Food, meet fuel

What will we eat when all the corn goes in the gas tank?

Published November 29, 2006 12:15AM (EST)

As biofuel production ramps up, the price of energy crops that are also consumed as food will rise. This is clear already in the case of corn. Scenario planning conducted by researchers at the International Food Policy Research Institute predicts that it will also be true for many other crops, including cassava, sugar beet, wheat, and sugarcane.

The analysis is part of an avalanche of bioenergy and agriculture reports published by IFPRI in November. Biofuel geeks can and should plunder at will. But a companion article authored by Joachim von Braun , the director general of IFPRI and R. K. Pachauri, director general of The Energy and Resources Institute (TERI), titled "The Promises and Challenges of Biofuels for the Poor in Developing Countries," asks the $64,000 question: "Will crop production for biofuels compete with and drive out food production, thereby increasing food insecurity?"

Their qualified answer: Not necessarily.

Von Braun and Pachauri make a crucial point mentioned previously in biofuel coverage at How the World Works:

...It is now well understood that food insecurity is a result not simply of a lack of food availability, but poverty. Food-insecure people do not have the income to buy the food that is available. If increased production of biofuels can raise the incomes of small farmers and rural laborers in developing countries, it may in fact improve food security.

The authors also note that "research can -- and must -- help enhance overall crop productivity" so as to reduce energy crop pressure on food production. But that's exactly where things start getting tricky. Let's take a closer look at the IFPRI scenario planning. Scenario 1 assumes "aggressive biofuel growth without technological improvements." Scenario 2 assumes the development of cellulosic technology, a kind of holy grail for biofuel advocates that would greatly expand the available feedstocks (and diminish the appetite for food crops) for energy production. Scenario 3 includes, in addition to cellulosic technology, "the effect of investments in crop technology that would lead to increased productivity over time, in order to better support the expansion of feedstock supply in response to growth in biofuel demand."

In every case, prices for food crops will go up. But they will rise the least in Scenario 3.

The results show a "food-versus-fuel" trade-off in cases where innovations and technology investments are largely absent and where trade and subsidy policies are failing. In view of past agricultural policy, such a scenario cannot be ruled out, unfortunately, but it could certainly be avoided. This bleak picture changes considerably when biofuel and crop production technology advancements are taken into account. Although there is some uncertainty about the timing of eventual large-scale use of cellulosic conversion technologies for biofuel production, the potential benefits are well recognized in the literature, making a strong case for further research in that area.

IFPRI has long been associated with the advances in food technology that led to the much-debated Green Revolution, so it's no surprise to see the organization placing optimistic bets on new technologies. (Although it should be noted that many of the studies included in the Bioenergy and Agriculture omnibus pay close attention to the necessity for sustainable agricultural practices that are environmentally sound, including my favorite new phrase: "rational residue management.") What is troubling is that it seems clear from IFPRI's analysis that avoiding a negative trade-off between energy crops and food security will require two major steps: the speedy development of new technologies, and the careful management of their implementation so as to benefit poor farmers and rural laborers.

The problem is that those two requirements may be in direct conflict. If the recent past is any guide, new biotechnological innovations will be owned by private corporations (in contrast to the Green Revolution, where advances in crop breeding were mostly developed by government-funded institutions.) Another brief in the Bioenergy and Agriculture collection observes that "Private investment... threatens to result in the locking up of a large proportion of enabling technologies under various intellectual property protection mechanisms, as is already happening with, for example, critical enzymes in the biofuel production process."

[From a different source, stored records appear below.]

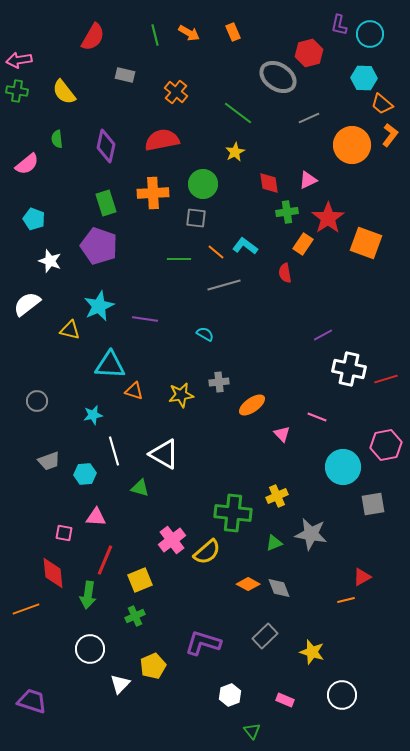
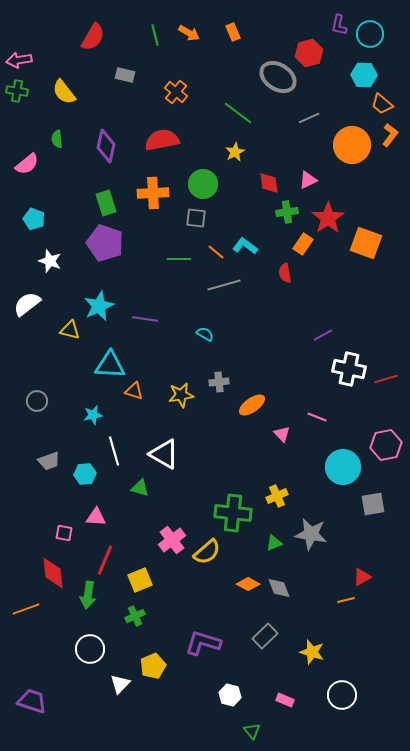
cyan hexagon at (364, 78): moved 3 px up
purple pentagon at (99, 246): moved 6 px right, 3 px up
white hexagon at (230, 695): rotated 25 degrees counterclockwise
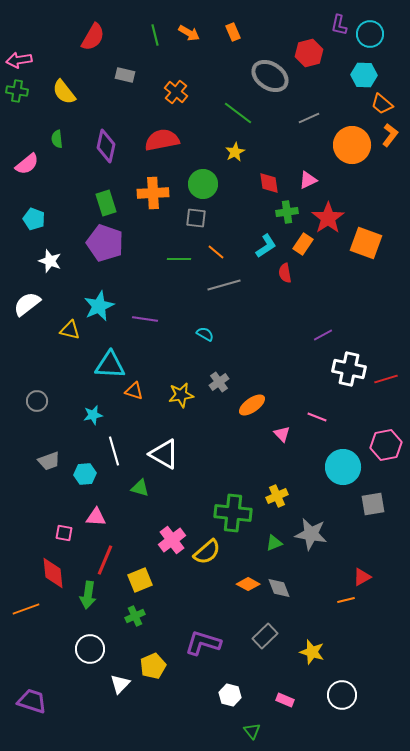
gray ellipse at (278, 77): moved 8 px left, 1 px up
cyan L-shape at (245, 246): moved 21 px right; rotated 110 degrees clockwise
gray cross at (219, 382): rotated 30 degrees counterclockwise
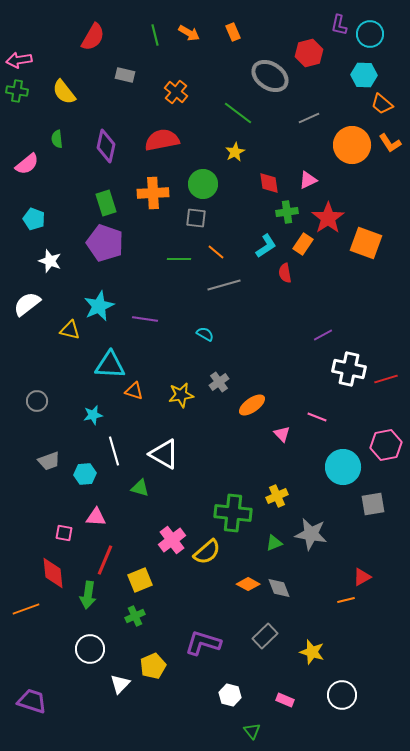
orange L-shape at (390, 135): moved 8 px down; rotated 110 degrees clockwise
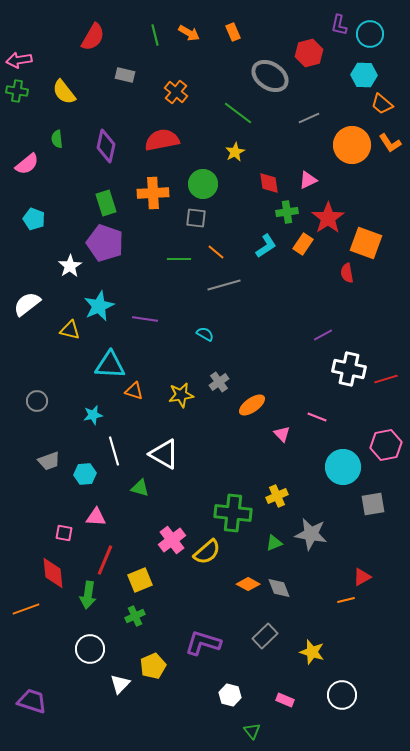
white star at (50, 261): moved 20 px right, 5 px down; rotated 20 degrees clockwise
red semicircle at (285, 273): moved 62 px right
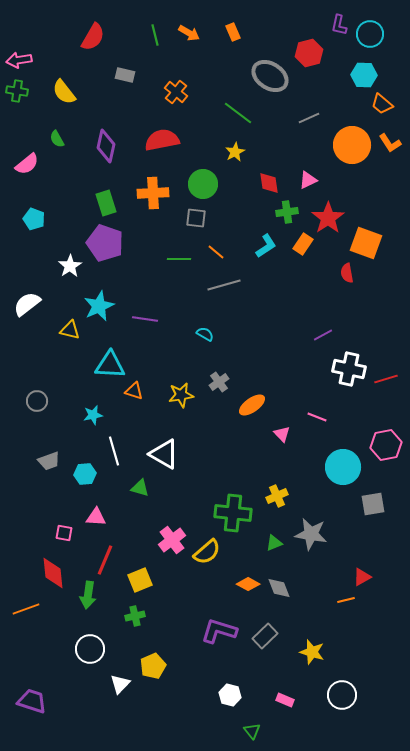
green semicircle at (57, 139): rotated 24 degrees counterclockwise
green cross at (135, 616): rotated 12 degrees clockwise
purple L-shape at (203, 643): moved 16 px right, 12 px up
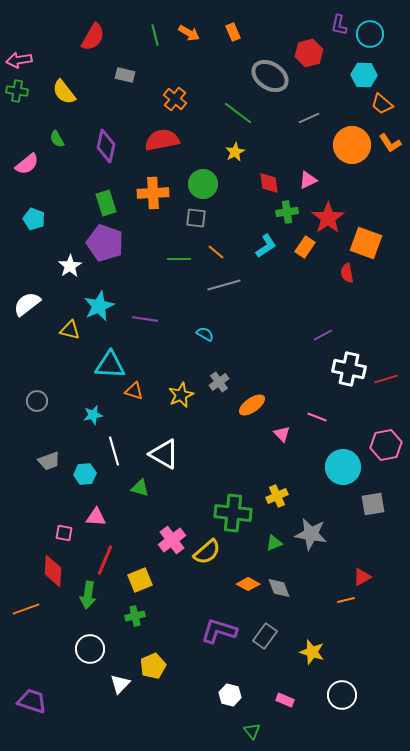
orange cross at (176, 92): moved 1 px left, 7 px down
orange rectangle at (303, 244): moved 2 px right, 3 px down
yellow star at (181, 395): rotated 15 degrees counterclockwise
red diamond at (53, 573): moved 2 px up; rotated 8 degrees clockwise
gray rectangle at (265, 636): rotated 10 degrees counterclockwise
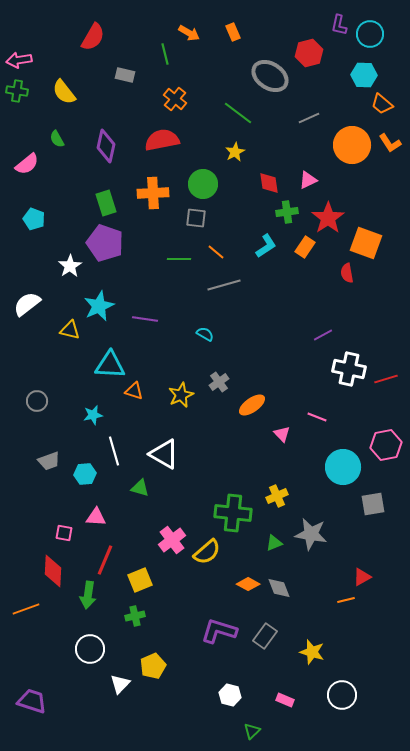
green line at (155, 35): moved 10 px right, 19 px down
green triangle at (252, 731): rotated 24 degrees clockwise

Private investors rarely have the interests of poor farmers and rural laborers at heart, not to mention sustainable agricultural practices or environmental responsibility. If we're going to avoid a disaster in which corporate biofuel production results in surging food crop prices and environmental devastation, governments will be required to take a forceful leadership role. Left to itself, the market will undoubtedly wreak havoc.

If I seem, lately, to be more and more obsessed with biofuels, well, that's because it is the story that never stops giving. The tentacles of biofuels drag trade policy, intellectual property concerns, development economics, energy policy, climate change, sustainable agriculture, advanced biotechnology and the interplay between the government and the market into one gaping maw. That's good stuff.